↓↓↓

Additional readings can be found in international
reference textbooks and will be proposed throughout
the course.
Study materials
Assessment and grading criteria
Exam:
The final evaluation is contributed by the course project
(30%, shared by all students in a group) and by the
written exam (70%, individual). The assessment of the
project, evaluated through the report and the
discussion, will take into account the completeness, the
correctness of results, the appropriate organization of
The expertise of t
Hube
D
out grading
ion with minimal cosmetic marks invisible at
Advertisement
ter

↑↑↑
↓↓↓

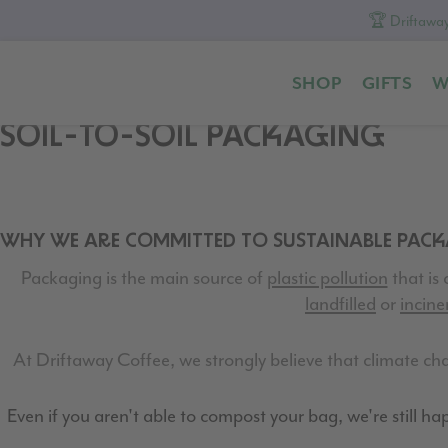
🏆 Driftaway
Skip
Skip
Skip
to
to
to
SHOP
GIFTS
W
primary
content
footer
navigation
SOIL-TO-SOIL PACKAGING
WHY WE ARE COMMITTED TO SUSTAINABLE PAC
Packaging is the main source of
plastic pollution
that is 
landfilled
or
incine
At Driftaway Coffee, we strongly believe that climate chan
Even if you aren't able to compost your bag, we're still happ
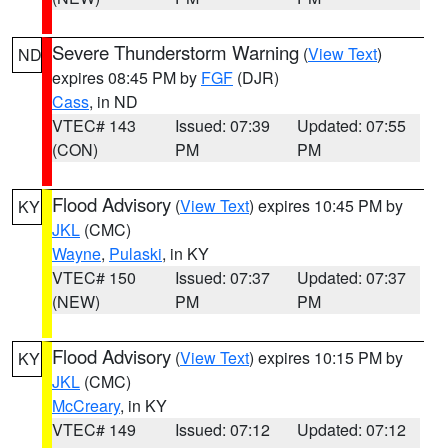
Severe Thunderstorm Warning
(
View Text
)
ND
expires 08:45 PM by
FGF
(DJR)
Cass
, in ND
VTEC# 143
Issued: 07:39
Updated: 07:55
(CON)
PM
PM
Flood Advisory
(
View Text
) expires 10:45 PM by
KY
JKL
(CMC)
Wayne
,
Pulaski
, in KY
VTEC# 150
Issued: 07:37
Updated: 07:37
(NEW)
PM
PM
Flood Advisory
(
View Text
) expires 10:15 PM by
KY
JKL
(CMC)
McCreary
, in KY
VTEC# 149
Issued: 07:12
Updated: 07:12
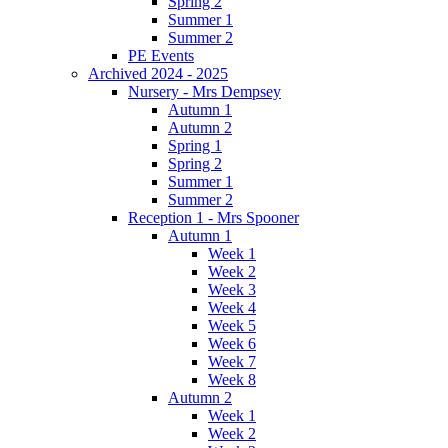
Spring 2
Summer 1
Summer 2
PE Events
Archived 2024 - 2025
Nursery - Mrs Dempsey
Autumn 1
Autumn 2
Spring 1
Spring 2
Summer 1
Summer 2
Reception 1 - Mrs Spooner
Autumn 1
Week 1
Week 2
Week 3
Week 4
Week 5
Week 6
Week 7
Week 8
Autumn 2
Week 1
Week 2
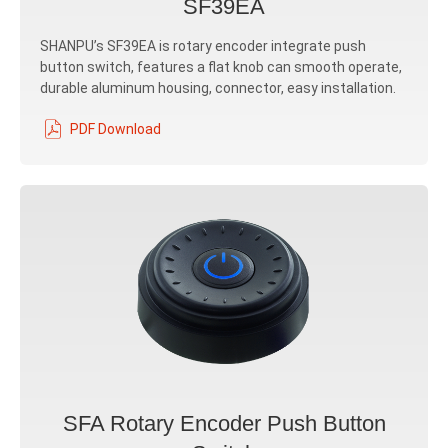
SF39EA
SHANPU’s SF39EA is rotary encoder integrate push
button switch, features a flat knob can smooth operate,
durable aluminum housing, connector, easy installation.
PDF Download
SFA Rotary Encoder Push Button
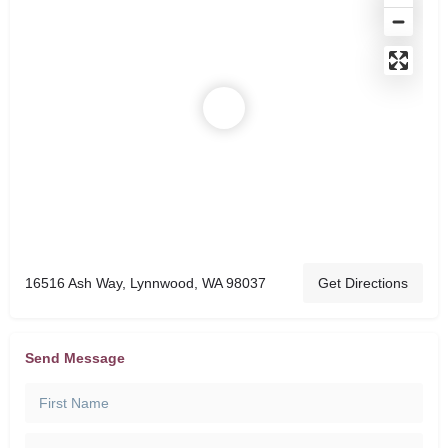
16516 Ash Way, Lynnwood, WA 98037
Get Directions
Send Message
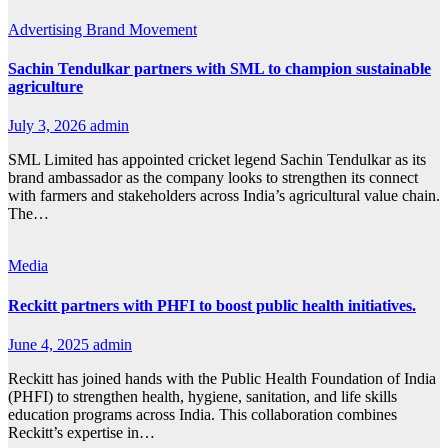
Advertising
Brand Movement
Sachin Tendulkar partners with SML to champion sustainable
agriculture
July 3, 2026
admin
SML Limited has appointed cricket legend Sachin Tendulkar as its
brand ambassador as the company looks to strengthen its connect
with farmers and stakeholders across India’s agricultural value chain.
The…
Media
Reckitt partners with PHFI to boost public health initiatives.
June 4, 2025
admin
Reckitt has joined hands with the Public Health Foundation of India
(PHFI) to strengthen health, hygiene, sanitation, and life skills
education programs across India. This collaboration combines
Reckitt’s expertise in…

↑↑↑

§ **Exercise**
Which of the lines above hold the word "will"? Copy each one.

§ **Exercise response**
reference textbooks and will be proposed throughout
discussion, will take into account the completeness, the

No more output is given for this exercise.